Imagine looking up the exhaust blasting out of the biggest jet engine in the world. Enlarge that image hundreds of trillions of times, and you'll get some idea of the size and power of the cosmic jet called a blazar that's shooting out of a black hole some 950 million light-years away. For the first time, astronomers have figured out what causes these monsters and in the process have moved a step closer to observing a black hole.

Cosmic jets are the product of matter and energy trying to squeeze into a small space, drawn in by the enormous gravity of massive stars and black holes. The most powerful jets, called quasars, arise when black holes weighing as much as billions of suns fling infalling matter and energy back out into the galaxy, heating up loads of dust and gas and creating blinding beams of energy. When these jets point directly at Earth, they are called blazars, because their energy is concentrated in a relatively small patch of sky. Astronomers have known about quasars and blazars for some time but couldn't glean much information about them. For example, why is a jet a jet in the first place?

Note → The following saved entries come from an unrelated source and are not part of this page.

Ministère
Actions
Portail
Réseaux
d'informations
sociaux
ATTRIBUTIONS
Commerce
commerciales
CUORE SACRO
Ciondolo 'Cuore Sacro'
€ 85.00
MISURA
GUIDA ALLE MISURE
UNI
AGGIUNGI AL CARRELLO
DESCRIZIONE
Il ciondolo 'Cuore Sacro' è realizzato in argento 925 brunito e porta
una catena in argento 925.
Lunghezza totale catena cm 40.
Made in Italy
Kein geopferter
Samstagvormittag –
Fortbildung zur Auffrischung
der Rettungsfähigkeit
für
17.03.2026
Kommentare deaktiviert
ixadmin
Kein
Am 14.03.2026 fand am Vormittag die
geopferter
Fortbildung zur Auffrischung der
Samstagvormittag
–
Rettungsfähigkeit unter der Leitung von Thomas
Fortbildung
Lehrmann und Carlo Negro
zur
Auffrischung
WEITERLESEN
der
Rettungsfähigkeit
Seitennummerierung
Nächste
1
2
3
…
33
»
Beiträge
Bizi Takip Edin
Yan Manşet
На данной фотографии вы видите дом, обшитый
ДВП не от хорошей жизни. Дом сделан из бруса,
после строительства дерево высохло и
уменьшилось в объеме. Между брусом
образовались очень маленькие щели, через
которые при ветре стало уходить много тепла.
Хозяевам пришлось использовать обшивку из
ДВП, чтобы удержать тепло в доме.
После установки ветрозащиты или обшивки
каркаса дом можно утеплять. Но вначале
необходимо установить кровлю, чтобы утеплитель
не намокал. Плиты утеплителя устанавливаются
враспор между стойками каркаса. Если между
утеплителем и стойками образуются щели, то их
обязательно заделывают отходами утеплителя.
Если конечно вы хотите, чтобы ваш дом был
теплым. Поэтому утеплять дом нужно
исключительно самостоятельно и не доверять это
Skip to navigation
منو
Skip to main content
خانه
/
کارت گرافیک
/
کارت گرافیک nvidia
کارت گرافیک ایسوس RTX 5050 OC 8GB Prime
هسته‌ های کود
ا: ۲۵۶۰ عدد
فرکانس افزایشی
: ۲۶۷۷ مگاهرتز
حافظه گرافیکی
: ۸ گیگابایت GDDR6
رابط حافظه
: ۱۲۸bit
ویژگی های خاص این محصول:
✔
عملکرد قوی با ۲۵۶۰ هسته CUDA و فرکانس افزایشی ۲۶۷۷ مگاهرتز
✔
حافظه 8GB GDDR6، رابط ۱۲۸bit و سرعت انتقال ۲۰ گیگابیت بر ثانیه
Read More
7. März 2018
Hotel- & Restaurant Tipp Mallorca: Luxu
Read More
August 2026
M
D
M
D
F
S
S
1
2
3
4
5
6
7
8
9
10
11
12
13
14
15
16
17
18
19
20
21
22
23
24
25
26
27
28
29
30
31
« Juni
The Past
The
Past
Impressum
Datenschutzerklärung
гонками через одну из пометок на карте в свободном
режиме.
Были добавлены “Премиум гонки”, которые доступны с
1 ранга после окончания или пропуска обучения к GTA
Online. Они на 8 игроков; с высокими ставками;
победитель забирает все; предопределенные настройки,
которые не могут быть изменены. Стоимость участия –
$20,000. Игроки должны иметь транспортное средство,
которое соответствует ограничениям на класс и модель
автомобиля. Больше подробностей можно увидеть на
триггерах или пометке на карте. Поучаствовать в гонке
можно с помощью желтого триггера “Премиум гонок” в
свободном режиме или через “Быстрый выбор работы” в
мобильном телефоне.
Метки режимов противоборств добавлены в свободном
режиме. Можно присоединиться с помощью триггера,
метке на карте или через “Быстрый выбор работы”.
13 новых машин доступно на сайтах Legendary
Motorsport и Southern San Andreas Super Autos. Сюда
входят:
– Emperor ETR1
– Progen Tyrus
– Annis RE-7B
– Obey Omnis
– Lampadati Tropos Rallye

And why aren't quasars just very big explosions, as supernovae are?

To find an answer, an international team has spent the past several years using a global array of radio, optical, x-ray, and gamma-ray telescopes to observe a single blazar, called BL Lac. Those observations, the team reports tomorrow in Nature, have yielded unprecedented details about such phenomena.

It turns out that blazars are powered surprisingly like the exhausts of jet engines, albeit on a cosmic scale, says astronomer and lead author Alan Marscher of Boston University. Instead of streaming out of a metal casing and turbine, a blazar's jets "are confined and focused by coiled magnetic fields originating near the [supermassive] black hole." The black hole twists hot, electrically charged gas falling in toward it just as a turbine twists streams of air. The resulting magnetic fields then confine any gas into two jets that shoot out along relatively narrow paths above and below the black hole's spin axis. Marscher says the researchers detected BL Lac's twisted magnetic fields by analyzing a "flare" of visible light, x-rays, and gamma rays from an explosion they watched shoot along the jet's path at near-light speed.

It's a "great" bit of research, says astrophysicist Chris Willott of the University of Ottawa in Canada. "It's remarkable that black holes, which most people think of as relentlessly sucking material in, can expel matter from close to their event horizons at nearly the speed of light," he says. Now, with this latest observation at multiple wavelengths, "we can understand how this material gets launched," Willott says, "and with similar advances in the future, we will get closer to seeing the edge of a black hole."